Eigentlich ist der Bärlauch ein Zwiebelgewächs, aber der intensive Knoblauchgeruch, der während der Blütezeit den ganzen Wald durchströmt, hat ihm auch den Namen Waldknoblauch oder wilder Knoblauch eingebracht. Wie der normale Knoblauch wird ihm heilende Wirkung nachgesagt, jedoch bleibt nach einem Genuss der jungen Blätter die unangenehme Knoblauch Ausdünstung des menschlichen Körpers aus.

Ernte von Bärlauch

Obwohl die Samen zwei Jahre brauchen, um zu reifen, kann man dieses Gewächs gut im Garten ziehen. Allerdings müssen Sie ihn einzäunen, sonst wächst er überall und "verknoblaucht" auch die Blumenbeete. Am besten bereiten Sie ein Netz darüber, vorzugsweise im Schatten unter den Bäumen oder einer Pergola, dann können die Vögel den Samen auch nicht in der heimischen Gartenanlage verbreiten.
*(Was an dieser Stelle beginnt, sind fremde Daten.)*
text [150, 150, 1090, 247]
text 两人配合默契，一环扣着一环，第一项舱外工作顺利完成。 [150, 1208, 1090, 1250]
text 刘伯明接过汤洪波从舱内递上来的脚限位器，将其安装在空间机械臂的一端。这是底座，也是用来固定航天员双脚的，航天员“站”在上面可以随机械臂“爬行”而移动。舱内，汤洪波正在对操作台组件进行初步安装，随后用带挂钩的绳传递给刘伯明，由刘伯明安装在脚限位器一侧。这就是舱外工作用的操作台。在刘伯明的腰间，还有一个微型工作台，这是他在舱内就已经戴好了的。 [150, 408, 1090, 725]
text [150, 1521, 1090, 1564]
Wild wächst der Waldknoblauch besonders stark im Süden Deutschlands, im Norden eher weniger und in einigen Gebieten ist er sehr selten und dort ist das Pflücken untersagt. Auch ist seine Ähnlichkeit zum Gefleckten Aronstab, dem Maiglöckchen und den Herbstzeitlosen verwirrend und diese sind äußerst giftig. Der Gefleckte Aronstab und Bärlauch wachsen zudem auch in nächster Nachbarschaft, oftmals untereinander vermischt, da beide die gleichen, schattigen Bedingungen lieben. Der Verzehr der Blätter des Aronstabes, der Maiglöckchen oder der Herbstzeitlosen kann tödlich sein, deshalb lieber nicht in den Wäldern auf die Suche nach frischem Bärlauch gehen.

Frisch verwenden, Bärlauch mag keine lange Wartezeit

Er hält sich nicht sehr lange und sollte nach dem Kauf, der nur während der Erntezeit April bis Mai sinnvoll ist, schnell verspeist werden. Wer den unverwechselbaren Geschmack liebt, kann während der anderen zehn Monate auf Streichpasten und Pesto zurückgreifen. Bärlauch eignet sich weniger zum Kochen, weil die Blätter sehr empfindlich sind und schnell ihren Geschmack verlieren, sondern wird eher mit dem Salat verspeist oder klein geschnitten in Quark oder Joghurt gerührt. Ganz besonders lecker schmeckt er mit Frischkäse auf Vollkornbrot und dazu einige Gurkenscheiben. Sie können auch sehr leckere Brötchen mit getrockneten Bärlauchblättern herstellen. Aber bitte nur selber trocknen, wenn Sie dessen kundig sind, sonst haben Sie sehr schnell böse Schimmelpilze im dann nicht mehr so leckerem Bärlauch.

Die sanftere Variante der Knoblauch-Butter ist dann die Bärlauch-Butter. Frische Blätter werden klein geschnitten in weiche Butter eingeknetet, dazu frisches Brot, das ist ein Hochgenuss. Überhaupt ist es sinnvoller, gezüchteten Bärlauch aus Gärtnereibetrieben zu kaufen, da können Sie sicher sein, dass die Wildbestände nicht gefährdet werden, denn die unsachgemäße Pflückung kann die Pflanze schädigen und im nächsten Jahr am Wachstum hindern. Der gekaufte schmeckt mit Sicherheit genauso lecker und Sie laufen nicht Gefahr, sich zu vergiften.